→ **WHAT TO WORK ON**:
Once the pictures are removed, return each record below exactly as written.

[Stored data entries]
= Beginning of Section =

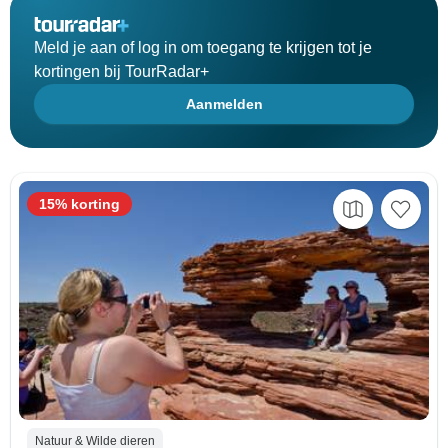
Meld je aan of log in om toegang te krijgen tot je
kortingen bij TourRadar+
Aanmelden
15% korting
Natuur & Wilde dieren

= End of Section =

→ **SOLUTION BELOW**:
Meld je aan of log in om toegang te krijgen tot je
kortingen bij TourRadar+
Aanmelden
15% korting
Natuur & Wilde dieren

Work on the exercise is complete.